Eu desconfio das minhas próprias lembranças.
Às vezes me pego revisitando cenas que, na época, nem pareciam especiais. Uma tarde comum. Uma conversa qualquer. Um trajeto que eu fazia quase no automático. Naquele dia, eu estava distraída, talvez ansiosa com outra coisa, talvez querendo estar em outro lugar. E, ainda assim, quando lembro, parece haver ali uma luz que eu não tinha percebido.
Isso me inquieta.
Será que o passado era realmente mais bonito ou sou eu que preciso que ele tenha sido?
A gente romantiza o passado porque ele já não pode mais nos ferir. Ele já fez o que tinha que fazer. Já doeu o que tinha que doer. Já decepcionou o que tinha que decepcionar. Não pode piorar. Não pode mudar de forma. Não pode revelar um detalhe novo que desestabilize tudo. Está encerrado. E o que está encerrado parece seguro.
Mas memória não é neutra. Ela reorganiza. Walter Benjamin escreve, nas Teses sobre o conceito de história, que o passado não pode ser conhecido “como ele de fato foi”. Ele só aparece quando relampeja no presente, quando algo no agora o convoca. Eu não volto ao passado como quem abre um arquivo intacto; eu o alcanço a partir das minhas urgências de hoje. Ele não é estático. Ele é convocado.
Outro dia encontrei uma foto antiga no rolo da câmera. Eu lembrava daquela fase como confusa, pesada. Mas na imagem eu estava sorrindo. Havia leveza no rosto. Fiquei alguns minutos tentando entender se a foto estava mentindo ou se minha memória decidiu guardar apenas o que doeu. Talvez nenhuma das duas esteja mentindo. Talvez estejam apenas narrando versões diferentes.

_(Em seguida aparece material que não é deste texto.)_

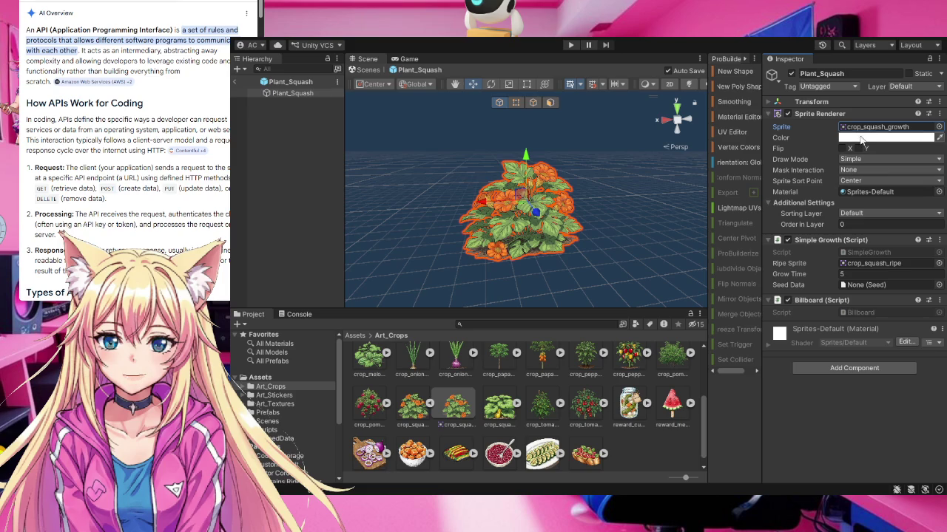
- Clear the squash plant's sprite and its Ripe Sprite reference
click(865, 128)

Existe algo quase cruel na forma como tratamos o presente. Exigimos dele clareza imediata. Queremos saber se estamos na fase certa, se estamos vivendo algo que vai “valer a pena”, se isso vai virar memória bonita ou arrependimento. O presente carrega uma pressão que o passado nunca mais carregará. O passado não precisa mais dar certo. Ele já deu (ou já fracassou) definitivamente. Talvez por isso seja tão fácil ter ternura por ele. Amar aquilo que já não pode mais nos frustrar é confortável. É um amor sem risco. O presente, ao contrário, ainda pode falhar amanhã. Pode revelar que eu estava enganada. Pode não se transformar na história que eu esperava contar. Kierkegaard fala da angústia como vertigem da possibilidade — esse tremor diante do que ainda pode ser. O passado já não contém possibilidade. O presente contém todas. E essa abertura é desconcertante.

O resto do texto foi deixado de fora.